*Job*: Reproduce exactly the lines from the start of the records through the line containing "АВТОРИЗАЦИЯ", both included. Leave the pictures out.

*Supplied records*:
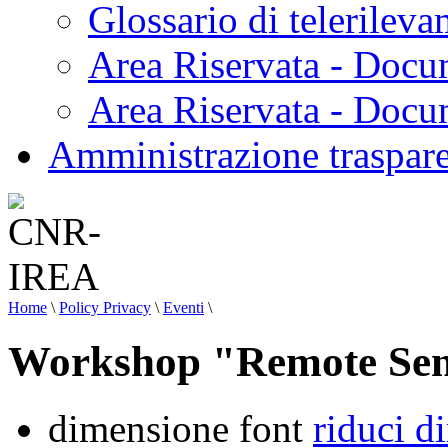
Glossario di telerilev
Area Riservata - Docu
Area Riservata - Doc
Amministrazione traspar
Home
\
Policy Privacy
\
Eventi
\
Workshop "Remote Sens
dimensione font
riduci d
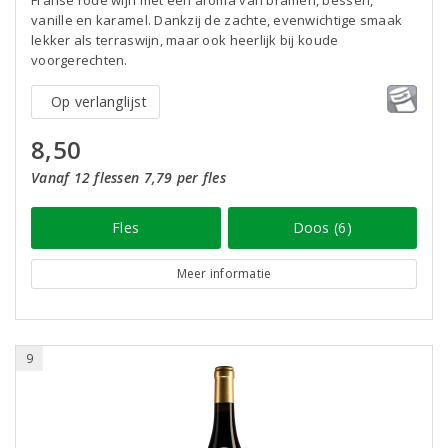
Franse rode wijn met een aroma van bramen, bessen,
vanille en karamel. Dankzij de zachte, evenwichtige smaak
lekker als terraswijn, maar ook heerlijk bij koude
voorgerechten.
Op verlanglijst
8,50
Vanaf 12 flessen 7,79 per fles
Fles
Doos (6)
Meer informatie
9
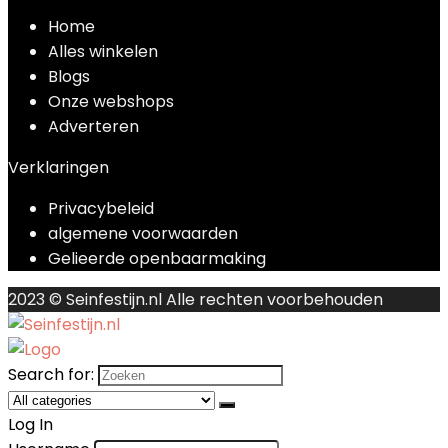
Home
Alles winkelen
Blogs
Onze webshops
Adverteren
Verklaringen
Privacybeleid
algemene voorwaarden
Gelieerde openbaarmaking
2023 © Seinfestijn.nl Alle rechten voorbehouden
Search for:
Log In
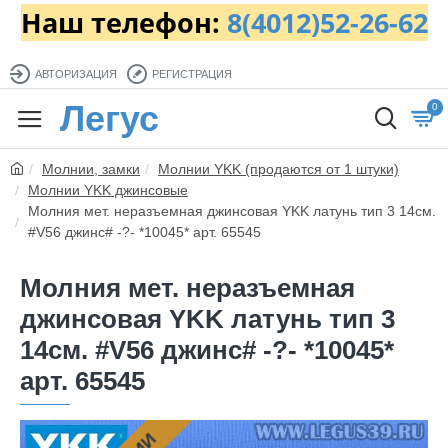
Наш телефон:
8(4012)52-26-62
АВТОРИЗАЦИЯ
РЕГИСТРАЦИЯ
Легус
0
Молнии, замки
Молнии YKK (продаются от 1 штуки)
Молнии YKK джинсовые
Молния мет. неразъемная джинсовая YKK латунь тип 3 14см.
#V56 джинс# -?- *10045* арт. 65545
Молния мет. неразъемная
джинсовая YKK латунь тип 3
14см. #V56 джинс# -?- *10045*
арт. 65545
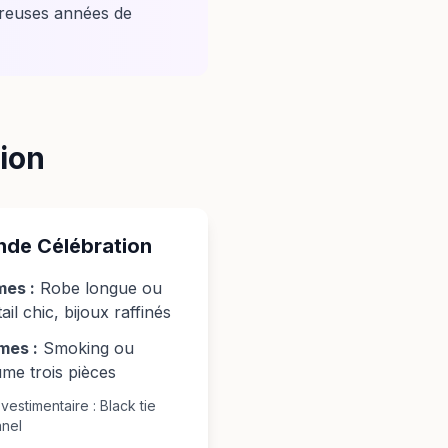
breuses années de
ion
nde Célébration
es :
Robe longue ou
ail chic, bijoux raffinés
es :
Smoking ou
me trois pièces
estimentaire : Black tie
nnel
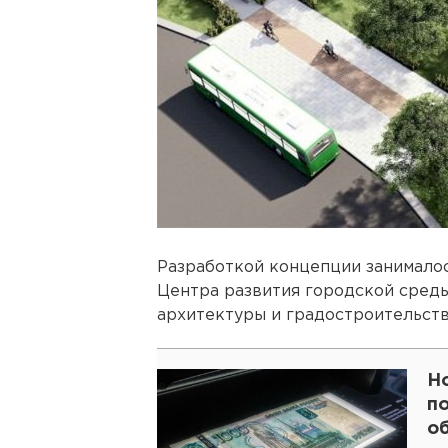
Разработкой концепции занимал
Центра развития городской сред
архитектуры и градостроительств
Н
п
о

*Reply*:
Glossario di telerilev
Area Riservata - Docu
Area Riservata - Doc
Amministrazione traspar
Home
\
Policy Privacy
\
Eventi
\
Workshop "Remote Sens
dimensione font
riduci d
Franse rode wijn met een aroma van bramen, bessen,
vanille en karamel. Dankzij de zachte, evenwichtige smaak
lekker als terraswijn, maar ook heerlijk bij koude
voorgerechten.
Op verlanglijst
8,50
Vanaf 12 flessen 7,79 per fles
Fles
Doos (6)
Meer informatie
9
Home
Alles winkelen
Blogs
Onze webshops
Adverteren
Verklaringen
Privacybeleid
algemene voorwaarden
Gelieerde openbaarmaking
2023 © Seinfestijn.nl Alle rechten voorbehouden
Search for:
Log In
Наш телефон:
8(4012)52-26-62
АВТОРИЗАЦИЯ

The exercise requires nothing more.